Mariners demote Dustin Ackley, Eric Wedge says sabermetric wizards are to blame
For the second time in less than a week, the Mariners demoted an underperforming young hitter whom they expected to be a part of their core as they rebuild. On Monday, they sent second baseman Dustin Ackley to Triple-A Tacoma, where he'll join the recently demoted Jesus Montero.
While manager Eric Wedge suggested that the 25-year-old Ackley's troubles were primarily mental, he deflected some of the blame onto a familiar scapegoat:
From the MLB.com article:
Wedge... intimated that Ackley might have been too concerned with pitch selectivity and high on-base percentage, leading to a one-liner that hit on one of baseball's most intriguing ongoing philosophical battles.
"It's the new generation. It's all this sabermetrics stuff, for lack of a better term, you know what I mean?" Wedge said. "People who haven't played since they were 9 years old think they have it figured out. It gets in these kids' heads."
Either Wedge was taking aim at the Mariners' analytics department, which has already lost influence inside the organization of a team that's en route to its fourth straight losing season and eighth in 10 years, or he was avoiding implicating first-year hitting coach Dave Hansen by instead blaming bloggers. Judging from the tenor of the manager's comments, you'd think that Ackley insisted upon taking an iPad to the plate to read FanGraphs and U.S.S. Mariner in lieu of swinging at pitches. Never mind that his walk rate is actually the lowest of his career, as Dave Cameron pointed out, adding that it's Ackley's continued failure to swing at strikes on the outer half of the plate — a more aggressive approach rather than a more passive one of the type often misattributed to sabermetric thinking — that's at the root of his problems.
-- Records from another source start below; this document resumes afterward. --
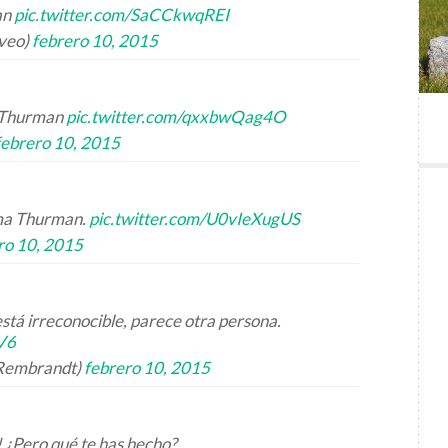
an
pic.twitter.com/SaCCkwqREI
oveo)
febrero 10, 2015
 Thurman
pic.twitter.com/qxxbwQag4O
febrero 10, 2015
ma Thurman.
pic.twitter.com/U0vIeXugUS
ro 10, 2015
á irreconocible, parece otra persona.
V6
Rembrandt)
febrero 10, 2015
¿Pero qué te has hecho?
The overall number two pick of the 2009 draft out of the University of North Carolina, Ackley ranked among Baseball America's top dozen prospects in the game in each of the following two seasons. He debuted in the majors on June 17, 2011, and hit a promising .273/.348/.417 in 90 games, but he fell off considerably in 2012 (.226/.294/.328), and was off to an even worse start this year (.205/.266/.250). He's not the only highly regarded young hitter to fall flat on his face in Seattle; Montero (.252/.293/.377 in 2012-2013), Justin Smoak (.229/.310/.378 since being acquired in mid-2010) and Michael Saunders (.219/.283/.366 since 2009) have ranked high on Baseball America's lists in years past and yet have failed to produce at acceptable levels for the Mariners.
Perhaps the problem is the leadership of the organization, starting with general manager Jack Zduriencik, who has been in place since October 2008. The Mariners won 85 games the following year, but overall, their .443 winning percentage since he was hired is in a virtual tie with the Indians for fourth-worst in the majors, ahead of only the Pirates (.431), Royals (.425) and Astros (.395). Wedge has compiled just a .437 winning percentage in two-plus seasons on the job while doing self-defeating things like batting free agent bust Chone Figgins at leadoff, a past-prime Ichiro Suzuki third and/or a washed up Adam Kennedy cleanup. Baseball writer Chris Jaffe (no relation) has determined that Wedge's teams have been around 30 games worse than their Pythagorean winning percentage over the course of his career, one of the worst records in modern managerial history.
While Ackley tries to alter his approach at Tacoma, the second base spot will go to Nick Franklin, a 22-year-old who was the team's first-round pick out of a Florida high school in 2009. Franklin hit .278/.347/.453 with 11 homers and 12 steals last year split between Double-A Jackson and Triple-A Tacoma, and was off to a hot start (.324/.440/ .472) at the latter stop this year. He came into the season ranked 79th on Baseball America's Top 100 Prospects list. No word yet on whether Wedge blamed sabermetrics for Franklin drawing a walk in his lone plate appearance during his major league debut on Monday.